I ended up kegging the beer from the carboy yesterday after having it in secondary for several weeks. After kegging the beer, I carefully sanitized the Orval bottle and the opener. I opened the bottle, wiped the lip with rubbing alcohol and flamed it lightly with a propane torch. Instead of just adding the dregs I dumped the whole bottle in. I know, that is blasphemous but I wanted to make sure that I got all those wild yeasts into the keg. I closed the keg and hit it with 30 PSI to force any oxygen to the top. I let it sit for a little while and release most of the pressure and hopefully any oxygen that inadvertently got in. I had already topped the keg off with CO2 before adding the Orval so I'm sure I'm okay. I have the keg sitting in my office now and will give it a sample in 30 days. I've heard that Orval's brett works rather fast.
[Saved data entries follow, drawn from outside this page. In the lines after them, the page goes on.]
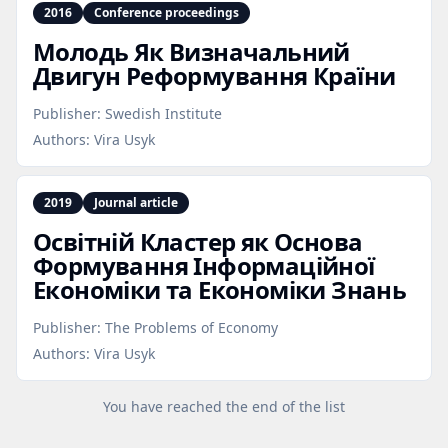
2016
Conference proceedings
Молодь Як Визначальний
Двигун Реформування Країни
Publisher:
Swedish Institute
Authors:
Vira Usyk
2019
Journal article
Освітній Кластер як Основа
Формування Інформаційної
Економіки та Економіки Знань
Publisher:
The Problems of Economy
Authors:
Vira Usyk
You have reached the end of the list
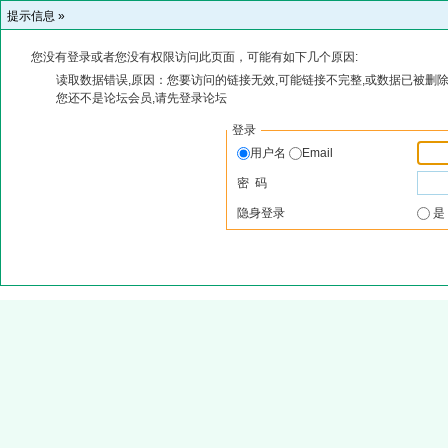
提示信息 »
您没有登录或者您没有权限访问此页面，可能有如下几个原因:
读取数据错误,原因：您要访问的链接无效,可能链接不完整,或数据已被删除
您还不是论坛会员,请先登录论坛
登录
用户名
Email
密 码
隐身登录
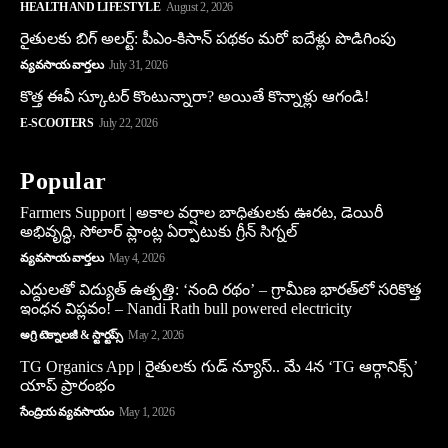
HEALTH AND LIFESTYLE
August 2, 2026
రైతులకు బిగ్ అలర్ట్: పీఎం-కిసాన్ పథకం మరో ఐదేళ్లు పొడిగింపు
వ్యవసాయ వార్తలు
July 31, 2026
కొత్త ఈవీ స్కూట‌ర్ కొంటున్నారా? అయితే కొన్నాళ్లు ఆగండి!
E-SCOOTERS
July 22, 2026
Popular
Farmers Support | అకాల వర్షాల బాధితులకు ఊరట, డెయిరీ
అభివృద్ధి, సోలార్ ప్లాంట్ల ఏర్పాటుకు గ్రీన్‌ సిగ్నల్
వ్యవసాయ వార్తలు
May 4, 2026
ఎద్దులతో విద్యుత్ ఉత్పత్తి: ‘నంది రథం’ – గ్రామీణ భారత్‌లో సరికొత్త
ఇంధన విప్లవం! – Nandi Rath bull powered electricity
అగ్రి టెక్నాలజీ & స్టార్టప్స్
May 2, 2026
TG Organics App | రైతులకు గుడ్ న్యూస్.. మే 4న ‘TG ఆర్గానిక్స్’
యాప్ ప్రారంభం
సేంద్రియ వ్యవసాయం
May 1, 2026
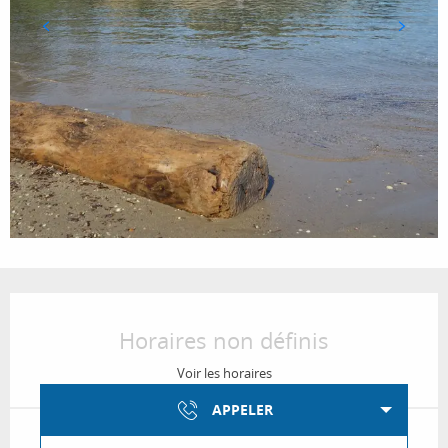
Ouverture et coordonnées
Horaires non définis
Voir les horaires
APPELER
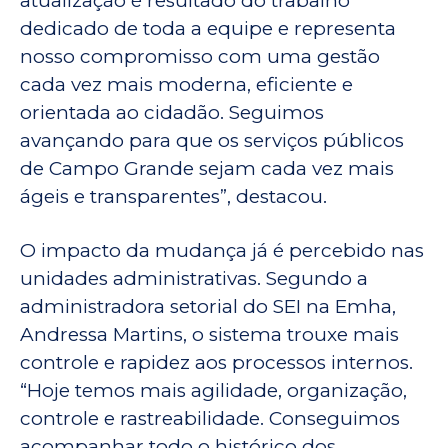
atualização é resultado do trabalho
dedicado de toda a equipe e representa
nosso compromisso com uma gestão
cada vez mais moderna, eficiente e
orientada ao cidadão. Seguimos
avançando para que os serviços públicos
de Campo Grande sejam cada vez mais
ágeis e transparentes”, destacou.
O impacto da mudança já é percebido nas
unidades administrativas. Segundo a
administradora setorial do SEI na Emha,
Andressa Martins, o sistema trouxe mais
controle e rapidez aos processos internos.
“Hoje temos mais agilidade, organização,
controle e rastreabilidade. Conseguimos
acompanhar todo o histórico dos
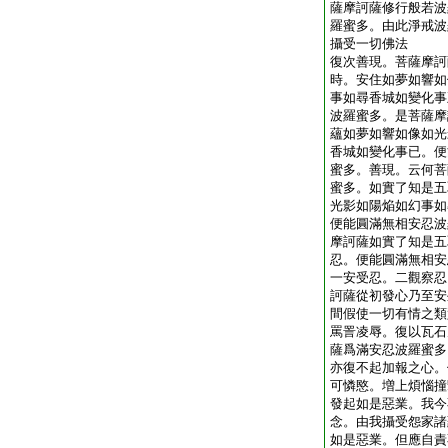
薩摩訶薩修行般若波
羅蜜多。由此淨戒波
攝受一切佛法
復次善現。菩薩摩訶
時。安住如夢如響如
事如尋香城如變化事
波羅蜜多。是菩薩摩
蘊如夢如響如像如光
香城如變化事已。便
蜜多。善現。云何菩
蜜多。如實了知是五
光影如陽焔如幻事如
便能圓滿無相安忍波
摩訶薩如實了知是五
忍。便能圓滿無相安
一安受忍。二觀察忍
訶薩從初發心乃至安
間假使一切有情之類
罵詈凌辱。復以瓦石
薩爲滿安忍波羅蜜多
亦復不起加報之心。
可憐愍。増上煩惱撞
發起如是惡業。我今
念。由我攝受怨家諸
如是惡業。但應自責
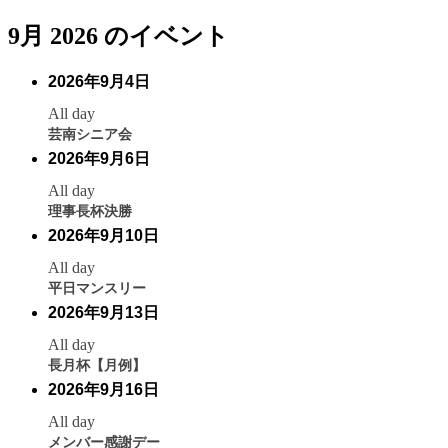
9月 2026 のイベント
2026年9月4日
All day
芸南シニア会
2026年9月6日
All day
理事長杯決勝
2026年9月10日
All day
平日マンスリー
2026年9月13日
All day
長月杯【月例】
2026年9月16日
All day
メンバー感謝デー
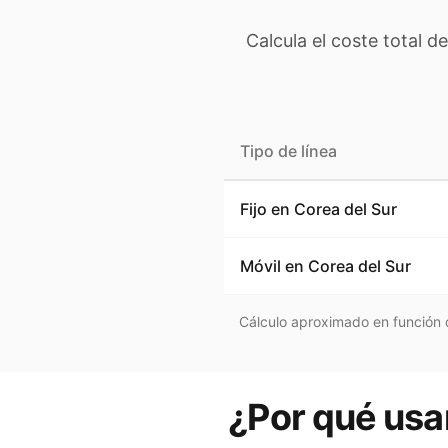
Calcula el coste total d
Tipo de línea
Fijo en
Corea del Sur
Móvil en
Corea del Sur
Cálculo aproximado en función d
¿Por qué usar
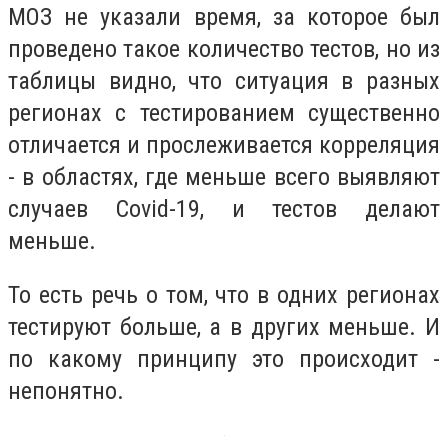
МОЗ не указали время, за которое был
проведено такое количество тестов, но из
таблицы видно, что ситуация в разных
регионах с тестированием существенно
отличается и прослеживается корреляция
- в областях, где меньше всего выявляют
случаев Covid-19, и тестов делают
меньше.
То есть речь о том, что в одних регионах
тестируют больше, а в других меньше. И
по какому принципу это происходит -
непонятно.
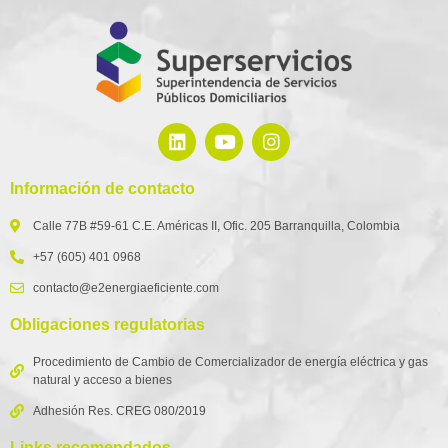
Información de contacto
Calle 77B #59-61 C.E. Américas II, Ofic. 205 Barranquilla, Colombia
+57 (605) 401 0968
contacto@e2energiaeficiente.com
Obligaciones regulatorias
Procedimiento de Cambio de Comercializador de energía eléctrica y gas
natural y acceso a bienes
Adhesión Res. CREG 080/2019
Links recomendados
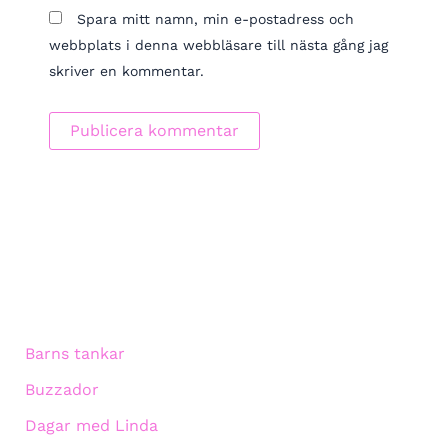
Spara mitt namn, min e-postadress och
webbplats i denna webbläsare till nästa gång jag
skriver en kommentar.
Barns tankar
Buzzador
Dagar med Linda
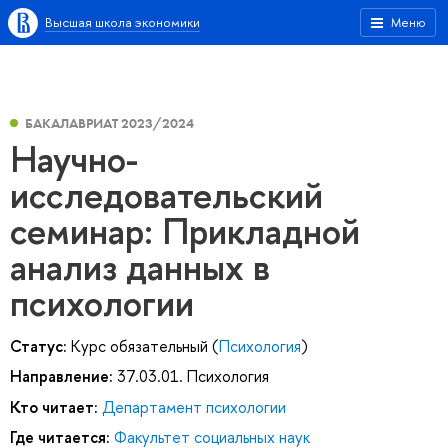
Высшая школа экономики
Меню
БАКАЛАВРИАТ 2023/2024
Научно-
исследовательский
семинар: Прикладной
анализ данных в
психологии
Статус:
Курс обязательный (
Психология
)
Направление:
37.03.01. Психология
Кто читает:
Департамент психологии
Где читается:
Факультет социальных наук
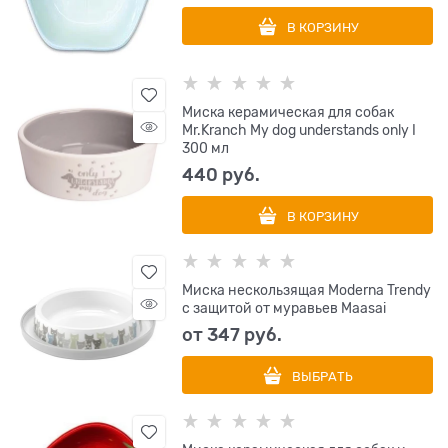
В КОРЗИНУ
Миска керамическая для собак
Mr.Kranch My dog understands only I
300 мл
440
 руб.
В КОРЗИНУ
Миска нескользящая Moderna Trendy
с защитой от муравьев Maasai
от
347
 руб.
ВЫБРАТЬ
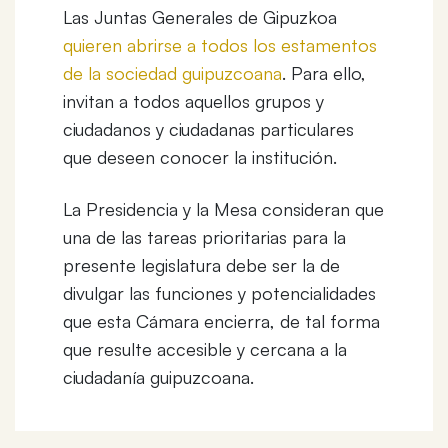
Las Juntas Generales de Gipuzkoa
quieren abrirse a todos los estamentos
de la sociedad guipuzcoana
. Para ello,
invitan a todos aquellos grupos y
ciudadanos y ciudadanas particulares
que deseen conocer la institución.
La Presidencia y la Mesa consideran que
una de las tareas prioritarias para la
presente legislatura debe ser la de
divulgar las funciones y potencialidades
que esta Cámara encierra, de tal forma
que resulte accesible y cercana a la
ciudadanía guipuzcoana.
I just meant I would pull a sample from it. I'm letting this one age for a while. I'm going to dry hop it with Hallertauer a few weeks before I start serving it.
 
You guys are going to think I'm crazy but I just pulled a sample from the keg and it has decent brett qualities. It's not real strong but you can definately tast and smell it. I know the brett has been fermenting the beer as I have been letting pressure out of the keg a few times a day for the last week or so. The beer is slightly carbonated, has a slight horsey smell, and that incredible leathery taste. This MAY be the best beer I have brewed. I'm going to pull another small sample just to be sure.
 
Yes, I had my second sample. The brett has definately taken off and it is good! I had to make sure I wasn't imagining things. It's only been two and a half weeks but the keg has been sitting by the window in the sun all day and probably has been fairly warm most of the time. I don't know how long this one can go as it started off with a low final gravity. There weren't many sugars left in it to begin with. As someone suggested, I might feed the brett some dextrose now that it has started. Then again, I might chill it, force carb it and drink it. I can always make more!!! I'm not going to dry hop it though. I don't care if Orval does. I don't want anything to cover up that incredible taste and aroma. I should be so lucky if my other beers get infected! I love that taste and smell. I don't know if my beer drinking buddies will like it. Actually, I hope they don't. I hope everyone but me hates it. This is a keeper. I was going to brew an APA this weekend but I think I just changed my mind.